Release date: July 26, 2013
Director: Woody Allen
Screenplay by: Woody Allen
Cast: Cate Blanchett, Sally Hawkins, Alec Baldwin, Bobby Cannavale, Peter Sarsgaard, Louis C.K., Michael Stuhlbarg, Andrew Dice Clay
Though the words, “I’ve always depended on the kindness of strangers,” are never uttered throughout Woody Allen’s latest Blue Jasmine, the air of Tennessee Williams’ A Streetcar Named Desire lingers all around.
Recently widowed and left broke by a cheating, lying husband (Baldwin), the mentally unstable Jasmine (Blanchett) finds herself living with her sister Ginger (Hawkins) in order to survive. While trying to get her life back together, she constantly stumbles in realizing she’s not the rich woman she once was, making life harder for all those around her.
As amusing as some of the jokes spread throughout Blue Jasmine are, there is very little that is actually amusing about the rather dark film Allen presents. He creates a character that’s hard to sympathize with, but almost fascinating to watch. Jasmine is a nervous wreck of a human being, and that anxiety is depicted impressively on screen.
Scenes where she interacts with human beings that don’t include her sister are clearly intended to leave one feeling uncomfortable. There’s a scene where an unbelievably forward dentist, played by Michael Stuhlbarg, that Jasmine works for sexually harasses her, literally forcing her into a corner before stumbling, allowing her a chance to escape. At this, and a scene where Bobby Cannavale’s character Chili yells and tears apart the house, people in the theater laughed.
Maybe the laughter that some got out of it is an attempt to relax after an unnerving moment, but these are moments of sheer horror for some. It’s this immense focus on anxiety, with Jasmine constantly popping pills and drinking alcohol in hope of some relief, that makes her an interesting character. And It’s Cate Blanchett that makes Blue Jasmine a compelling watch on occasion, plain and simple.
Her performance is one of the best in Allen’s recent work, showcasing a woman desperate to put herself back together, but unable to face the fact that she is broken. In terms of direction that complements the performance, Allen is at his best when he features flashbacks of Jasmine’s life, comfortable in the open spaces of the upper class world. While Jasmine has some genuinely amusing and heart-breaking moments, she’s also faced by some problematic and dated storytelling issues that Allen utilizes.

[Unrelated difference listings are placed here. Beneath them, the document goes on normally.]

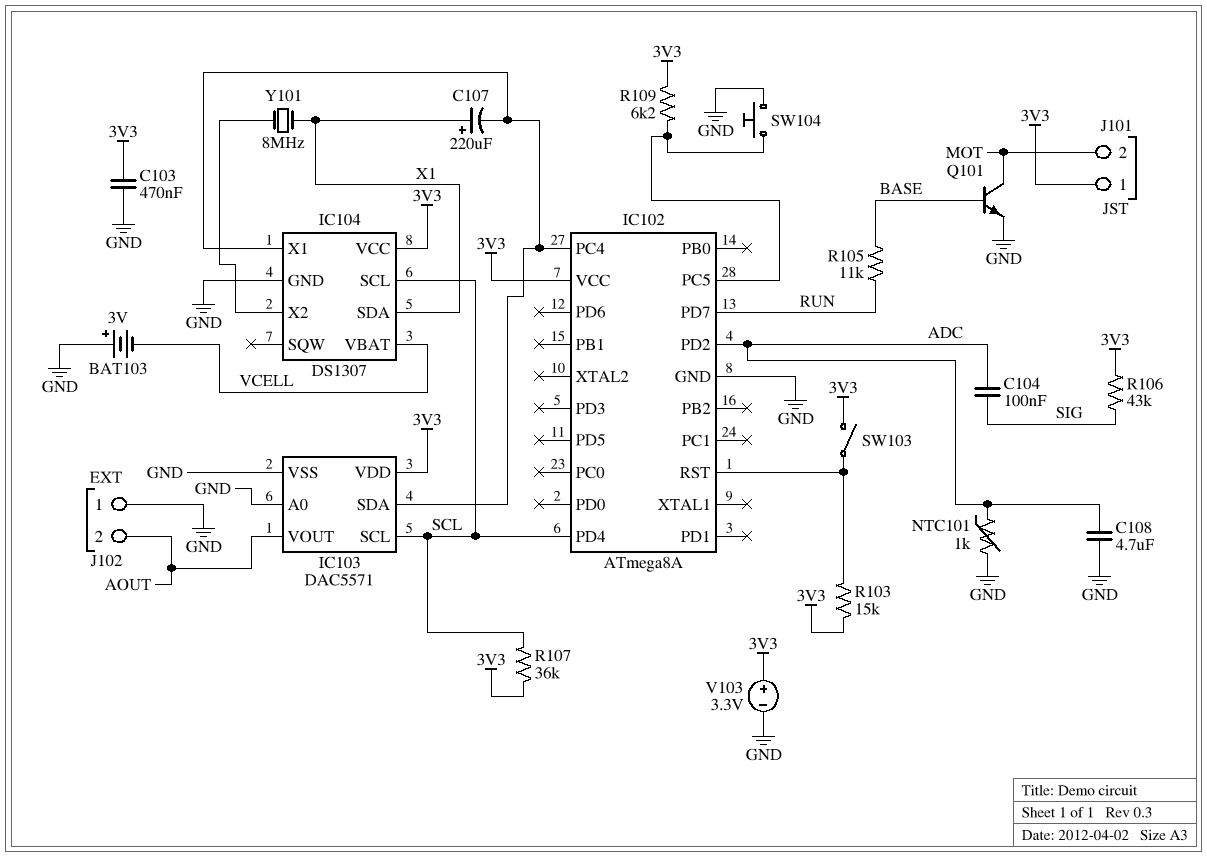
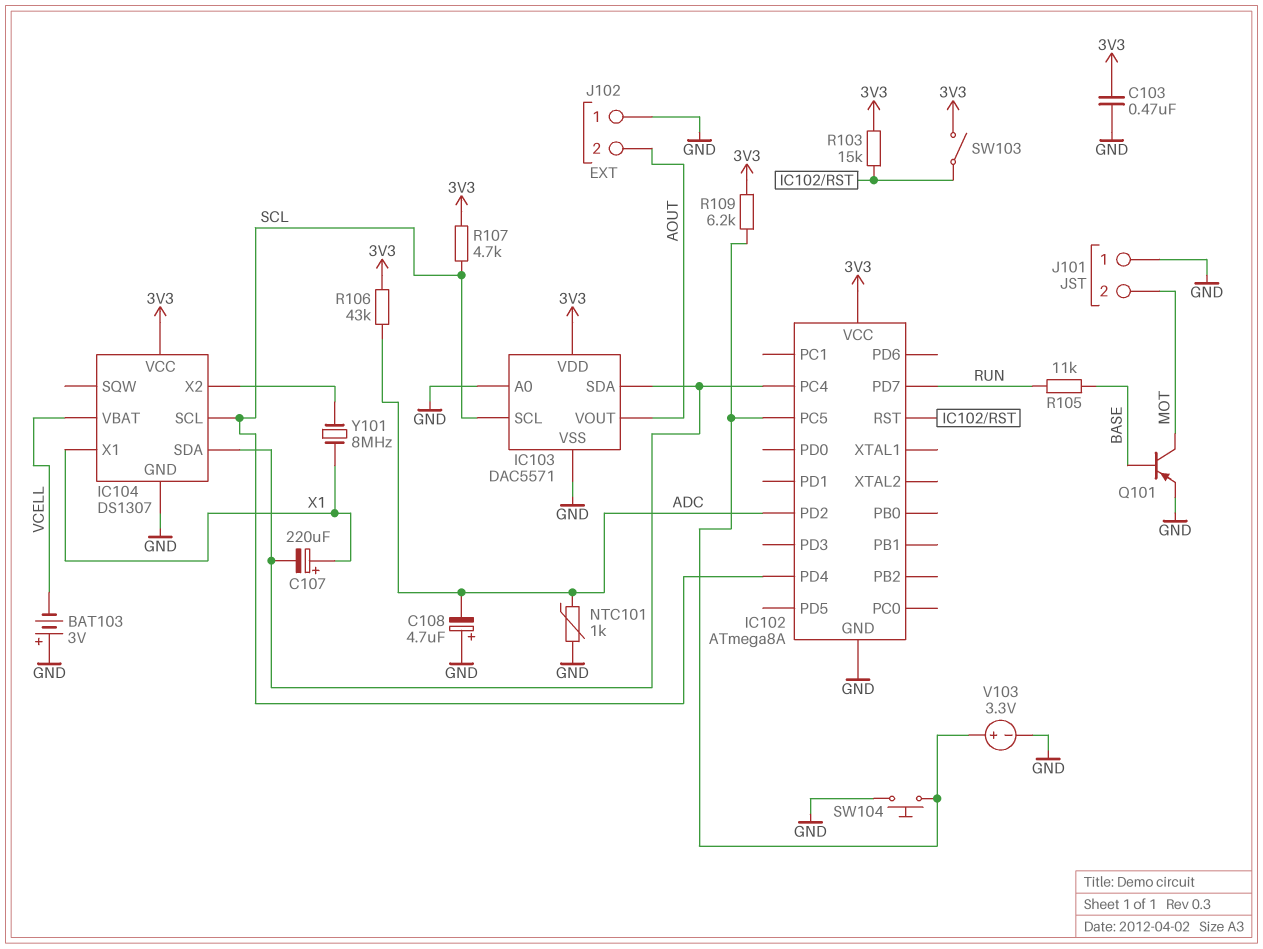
C104: 100nF (ADC, SIG) -> none
C108: 4.7uF (ADC, GND) -> 4.7uF (plus GND, minus ADC)
IC104 pin SDA: X1 -> IC102/PC4
IC104 pin X1: IC102/PC4 -> X1
J101 pin 1: 3V3 -> GND
Q101: NPN (B BASE, C MOT, E GND) -> PNP (B BASE, C MOT, E GND)
R106: 43k (3V3, SIG) -> 43k (3V3, ADC)
R107: 36k (3V3, SCL) -> 4.7k (3V3, SCL)
V103: 3.3V (plus 3V3, minus GND) -> 3.3V (plus IC102/PC5, minus GND)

Ignoring the fact that Jasmine has a perfect knowledge of her smart phone, but has to take computer classes for fashion school (what is this? the 1990s?), Allen provides the film with some bigger problems: men. It’s clear that he attempts to place the women at the forefront of the film, but when Blue Jasmine seems almost dedicated to undermining its female characters with every move, it makes one wonder whether any of them are actually all that well written.

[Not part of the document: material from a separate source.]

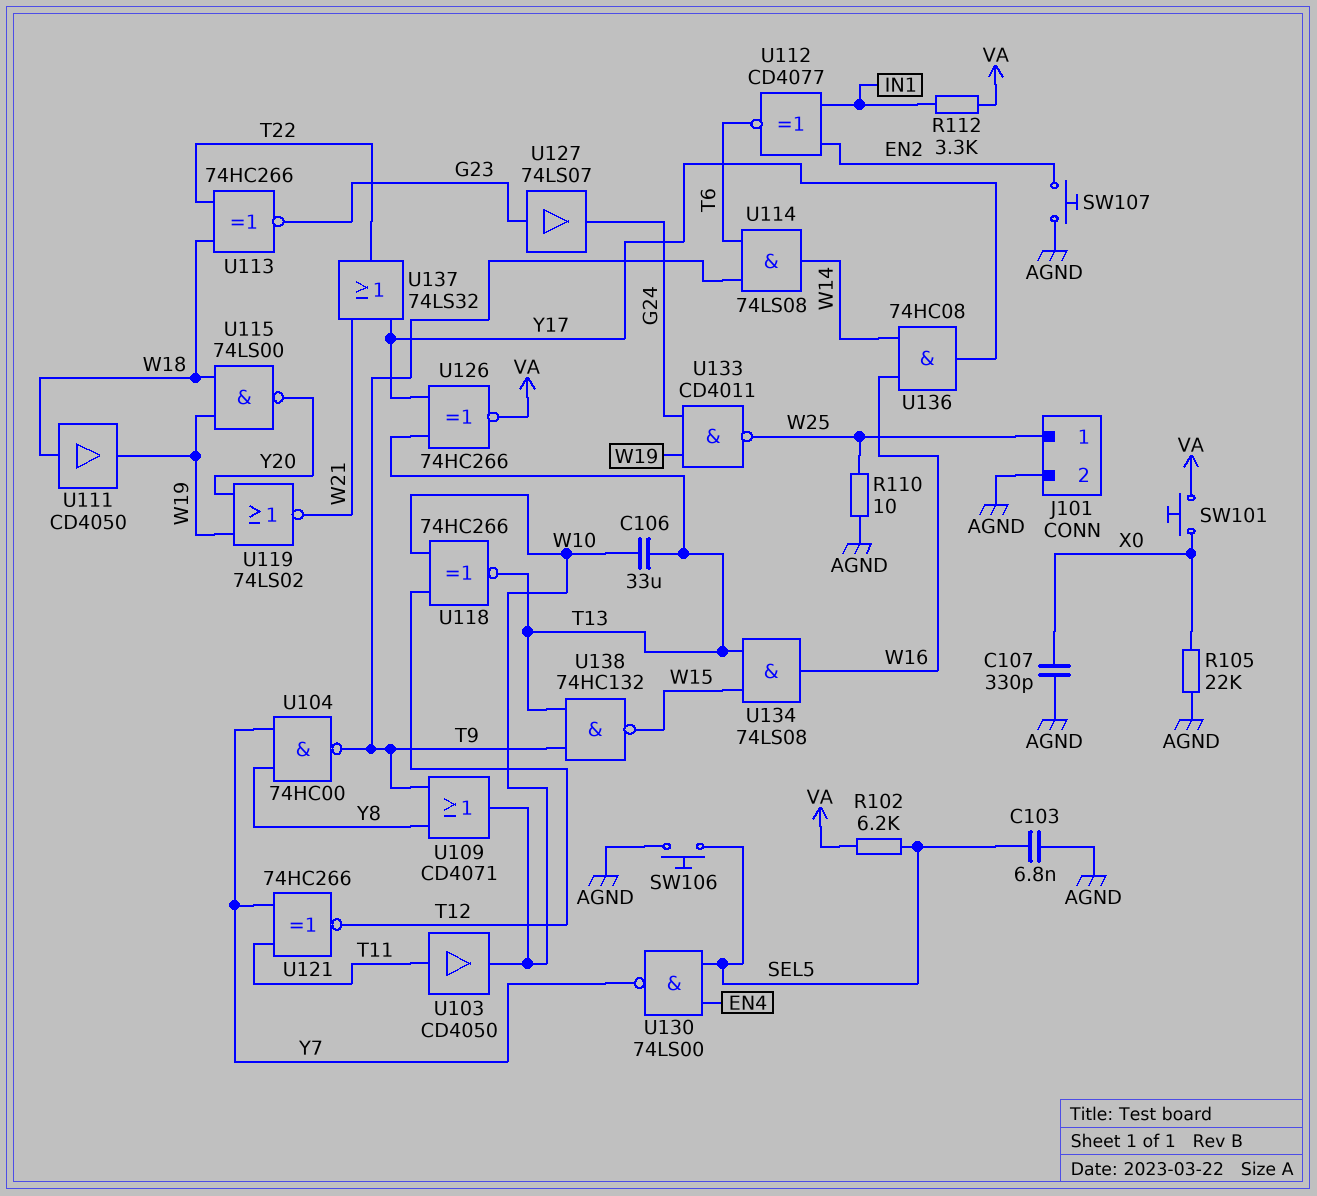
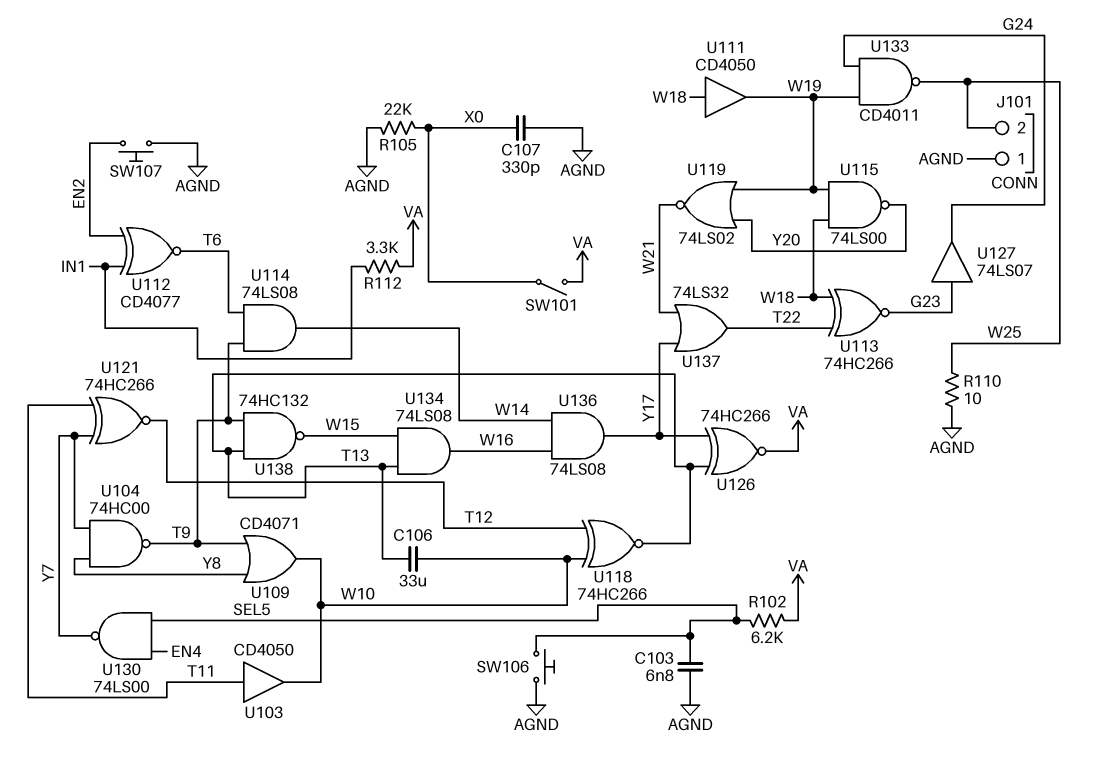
J101 pin 1: W25 -> AGND
J101 pin 2: AGND -> W25
SW101: button (VA, X0) -> switch (VA, X0)
U136: AND 74HC08 (in W14, in W16, out Y17) -> AND 74LS08 (in W14, in W16, out Y17)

Jasmine’s constant self-sabotage, even with the man she begins to fall for (Sarsgaard), makes sense along with the progression of the film. Ginger, however, gets an awkward romantic b-plot with Louis C,K. instead. Anyone who sees this not knowing who C.K. is beforehand will wonder whether he’s just a tired actor off the street, and that’s a shame. Even Sally Hawkins deserves better than the tiresome role she gets, bouncing from man to man to man. The men may be expendable, but Hawkins gets the boot too simply because this is all Blanchett’s show.

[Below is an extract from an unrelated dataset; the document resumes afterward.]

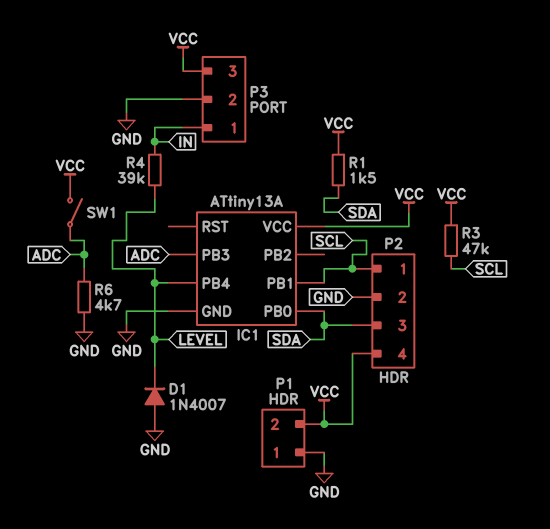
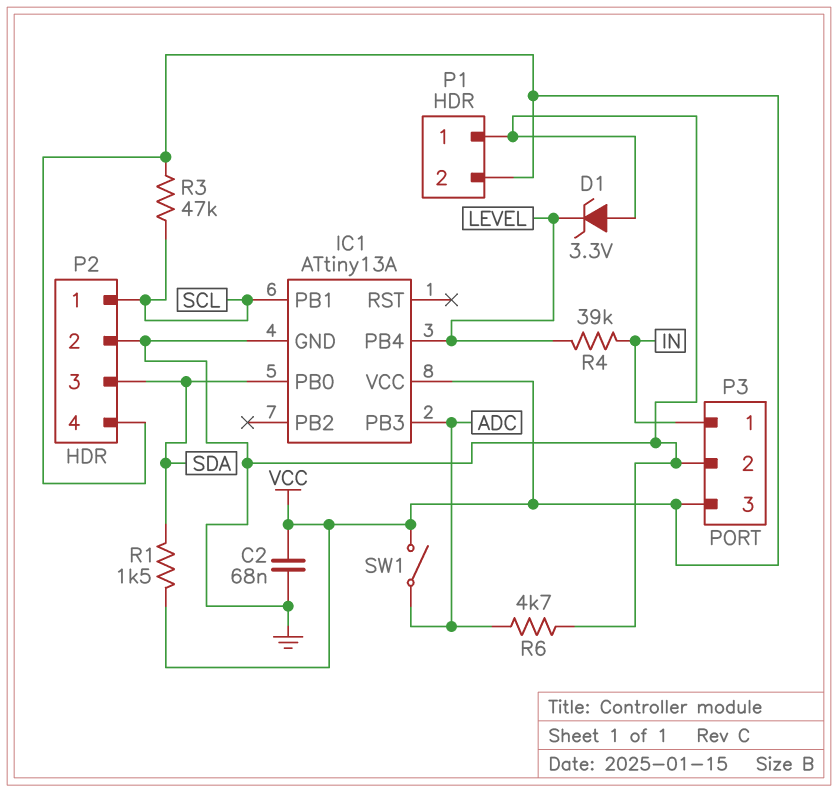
C2: none -> 68nF (GND, VCC)
D1: diode 1N4007 (A GND, K LEVEL) -> zener 3.3V (A GND, K LEVEL)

Blue Jasmine a cramped little film that doesn’t revel in its locale like Allen did in Paris  or Manhattan and treats its characters rather poorly, even when it wants you to be interested in them. While Cate Blanchett’s acting is always a pleasure to witness, it’s a rather average and anxiety-inducing piece that could have been better with some polishing and a better focus on Jasmine and her past.